Am vergangenem Sonntag gastierte die Rockband AC/DC im Praterstadion. Rundherum das übliche Bild. Die Gratisparkplätze auf den Straßen in der Nachbarschaft waren übervoll, die riesigen Parkhäuser der Messe gähnend leer. So wie immer.
Doch halt, etwas war anders. Wo früher der 21er fuhr, parkten gestern die Autos in 3er-Reihen. Die 21er-Trasse als Riesenparkplatz. Jetzt wissen wir endlich, warum Bezirksvorsteher Kubik so unbedingt den 21er einstellen wollte. Um noch mehr Gratisparkplätze zu bekommen.

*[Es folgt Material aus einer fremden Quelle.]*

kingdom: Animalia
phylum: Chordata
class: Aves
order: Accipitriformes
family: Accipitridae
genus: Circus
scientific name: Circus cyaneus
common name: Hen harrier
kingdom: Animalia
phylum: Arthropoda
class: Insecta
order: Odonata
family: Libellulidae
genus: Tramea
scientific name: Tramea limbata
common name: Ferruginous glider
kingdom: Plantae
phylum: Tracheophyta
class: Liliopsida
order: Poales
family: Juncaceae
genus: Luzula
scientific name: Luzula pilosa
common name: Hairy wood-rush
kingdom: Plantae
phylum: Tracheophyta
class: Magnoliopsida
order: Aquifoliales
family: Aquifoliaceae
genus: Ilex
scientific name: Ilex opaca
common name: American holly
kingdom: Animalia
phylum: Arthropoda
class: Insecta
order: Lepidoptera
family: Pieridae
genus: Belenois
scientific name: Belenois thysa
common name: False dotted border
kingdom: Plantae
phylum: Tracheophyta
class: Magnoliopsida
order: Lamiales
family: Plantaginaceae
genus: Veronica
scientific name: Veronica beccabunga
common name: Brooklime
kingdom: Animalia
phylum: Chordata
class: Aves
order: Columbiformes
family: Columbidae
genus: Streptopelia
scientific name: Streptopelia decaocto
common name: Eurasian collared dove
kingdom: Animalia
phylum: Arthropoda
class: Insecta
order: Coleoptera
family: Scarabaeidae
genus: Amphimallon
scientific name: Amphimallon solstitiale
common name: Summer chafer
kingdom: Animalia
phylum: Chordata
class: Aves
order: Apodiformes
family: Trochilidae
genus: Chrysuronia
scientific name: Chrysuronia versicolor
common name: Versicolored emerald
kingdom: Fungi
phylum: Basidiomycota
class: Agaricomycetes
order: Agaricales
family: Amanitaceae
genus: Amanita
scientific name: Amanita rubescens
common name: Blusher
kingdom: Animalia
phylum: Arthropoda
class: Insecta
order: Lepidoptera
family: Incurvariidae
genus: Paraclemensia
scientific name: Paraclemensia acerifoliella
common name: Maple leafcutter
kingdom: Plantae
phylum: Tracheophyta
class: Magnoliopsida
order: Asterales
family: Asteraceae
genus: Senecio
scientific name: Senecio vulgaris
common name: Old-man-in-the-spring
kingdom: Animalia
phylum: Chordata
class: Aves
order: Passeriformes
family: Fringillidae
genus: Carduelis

Kurz vor Konzertbeginn: In den beiden Parkhäusern und der Parkgarage der Messe gab es noch 2.861 freie Stellplätze
Neben dem Praterstadion stehen die rund 4.500 Parkplätze der Messe. Meistens ziemlich leer. Würde im Stuwerviertel und im Gebiet zwischen Handelskai und Vorgartenstraße das Parkpickerl auch am Wochenende gelten, so würden die Parkhäuser bald ziemlich voll werden und die Laterndlparkplätze wieder vorrangig den AnrainerInnen zur Verfügung stehen. Solch chaotische Zustände wie am letzten Sonntag würden der Vergangenheit angehören.
Doch die SPÖ Leopoldstadt steckt den Kopf in den Sand und macht – seit Jahrzehnten – gar nichts, außer zu erklären, warum die verschiedenen Lösungsvorschläge ihrer Meinung nach nicht gehen. Doch wenn man nur will, dann geht vieles. Es war der SPÖ ja auch möglich, die Umweltverträglichkeitsprüfung für die 4.500 Parkplätze der Messe und für die rund 900 Parkplätze des Einkaufszentrums zu umgehen.
Ich kann mir auch nicht vorstellen, dass die Schienentrasse der Straßenbahn legal als Parkplatz genutzt werden darf. Und wenn es illegal war, frag ich mich, wo denn die Polizei blieb. Schließlich werden die Schienen auch bei anderen größeren Veranstaltungen der Messe, des Praters oder im Stadion als Gratisparkplatz zweckentfremdet.
Wolfgang



wirklich deprimierend wie (falsch)parkraumbewirtschaftung in dieser stadt funktioniert. ich bin ohnehin dafür die parkpickerlzone auf ganz wien auszudehnen, ist für den einzelnen eh spottbillig. und das geld könnte z.b. für einen massiven ausbau des citybike systems genutzt werden..
…oder für den öffentlichen Verkehr, oder für Radbügel, etc.
Das Blöde ist nur, dass die Einnahmen aus der Parkraumbewirtschaftung eh genau für diese Zwecke gewidmet sind (auch für die Citybikes). Aber dieses Geld ist auch für die Errichtung von Garagen und überdimensionierten P&R-Anlagen in der Stadt gewidmet. Und wird zum überwiegenden Teil auch genau für diese Projekte ausgegeben.
Morgen schon wird im Finanzausschuss des Gemeinderats eine weitere Wohnsammelgarage (früher hießen sie Volksgaragen) unter dem 12.Februar-Platz vor dem Karl-Marx-Hof in Döbling gegen die Stimmen der Grünen beschlossen werden. Und die SPÖ Leopoldstadt hat bereits vor einiger Zeit den Antrag gestellt, eine Wohnsammelgarage in der Leopoldsgasse vor der Polizei zu bauen. Derzeit laufen die Voruntersuchungen dafür.
Nichtsdestotrotz sind wir Grüne dennoch für die Ausweitung der Parkraumbewirtschaftung auf alle Wohngebiete in ganz Wien, bis 24h und an 7 Tagen die Woche – ohne Mehrkosten für die Wohnbevölkerung.
Das Problem am Parkpickerl ist weiterhin, dass man dafür ein Auto besitzen muss – nur dort wo man wohnt zu wohnen reicht nicht aus. Wenn man also führerscheinloser Radfahrer ist und aber Gäste mit Auto hat (das sie selbst fahren müssen, weil man sie nicht holen kann) oder sich hin und wieder ein Auto ausborgt, darf man sich alle 2 Stunden einen neuen Parkplatz suchen.
Könnte man auch so ein Parkpickerl, von mir aus ein eigenes für diesen Zweck mit umständlicher Anmeldung via SMS oder Internet gegen Missbrauch, anmelden ohne ein Auto, dann hilft man damit sogar, weil man eben selbst nicht den Grossteil der Zeit einen recht grossen Platz im öffentlichen Raum in Anspruch nimmt. Bis dahin bin ich gegen die Parkraumbewirtschaftung – sie bringt mir keinen Vorteil, sondern nur meinen Gästen Nachteile.